● **Document segment**
But they didn't notice him. They went on drawing their water and paid him no mind.

"Throw your garments down," he said crossly. "Don't you know who I am?" They just looked at him in amazement. Someone slapped him across the tail and ordered him to move. "Miserable heathens!" he muttered to himself. "I'll just go to the market where the good people are. They will remember me."

But the same thing happened. No one paid any attention to the donkey as he strutted down the main street in front of the marketplace.

"The palm branches! Where are the palm branches?" he shouted. "Yesterday, you threw palm branches!"

Hurt and confused, the donkey returned home to his mother. Foolish child," she said gently, "Don't you realize that without Him you are just an ordinary donkey?"

(Data extracted from a collection)

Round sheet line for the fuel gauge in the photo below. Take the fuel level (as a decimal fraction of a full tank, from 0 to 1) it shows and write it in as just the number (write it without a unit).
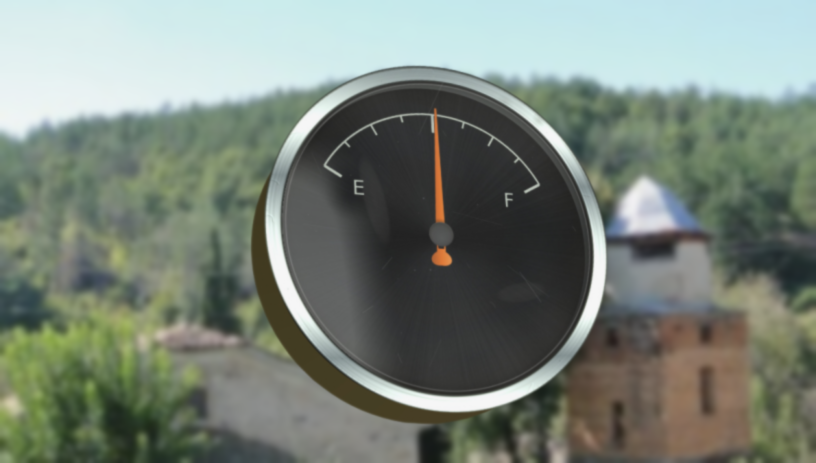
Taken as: 0.5
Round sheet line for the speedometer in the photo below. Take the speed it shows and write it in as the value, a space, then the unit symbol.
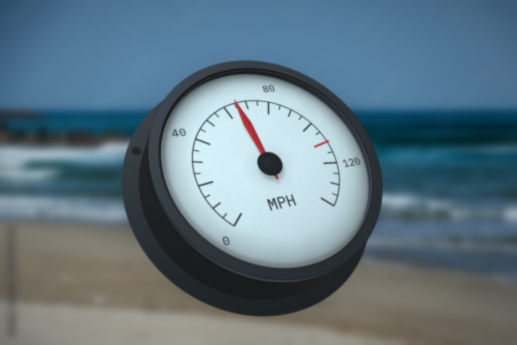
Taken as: 65 mph
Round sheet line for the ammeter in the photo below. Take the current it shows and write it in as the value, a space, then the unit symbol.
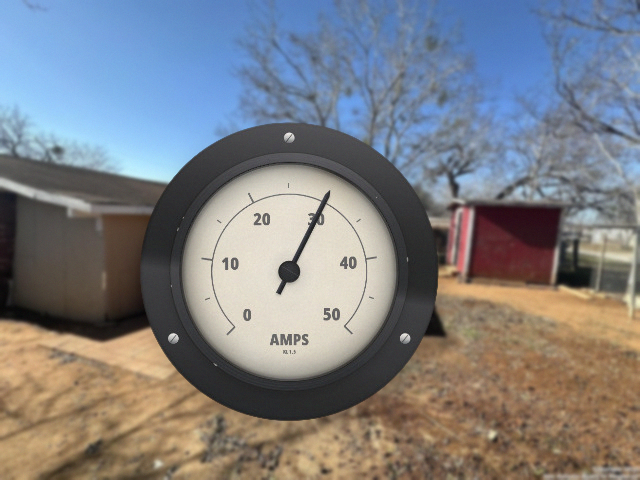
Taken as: 30 A
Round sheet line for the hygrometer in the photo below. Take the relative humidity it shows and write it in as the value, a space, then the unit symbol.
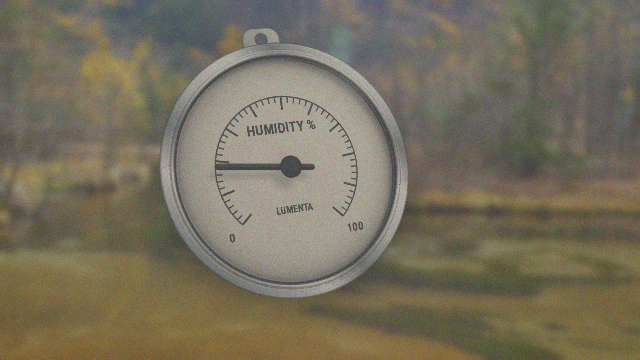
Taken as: 18 %
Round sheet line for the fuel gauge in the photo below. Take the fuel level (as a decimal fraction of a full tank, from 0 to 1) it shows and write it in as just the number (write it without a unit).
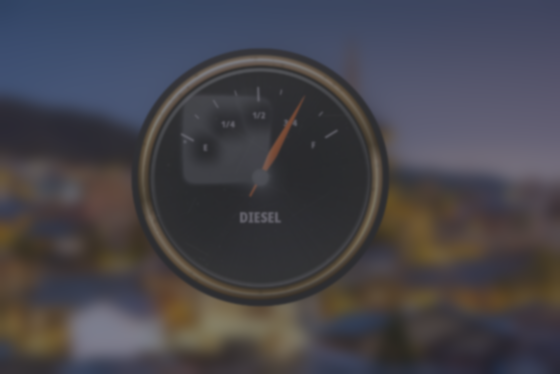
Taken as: 0.75
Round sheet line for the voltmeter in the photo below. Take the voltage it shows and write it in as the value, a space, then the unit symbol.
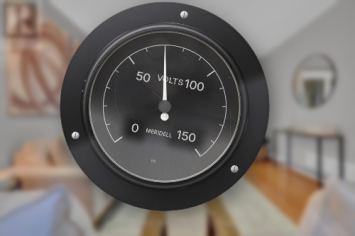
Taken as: 70 V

● **What the exercise asks**
Please write out the part of the donkey story from "But they didn't" to "of the marketplace.", word for word.

● **Your response**
But they didn't notice him. They went on drawing their water and paid him no mind.

"Throw your garments down," he said crossly. "Don't you know who I am?" They just looked at him in amazement. Someone slapped him across the tail and ordered him to move. "Miserable heathens!" he muttered to himself. "I'll just go to the market where the good people are. They will remember me."

But the same thing happened. No one paid any attention to the donkey as he strutted down the main street in front of the marketplace.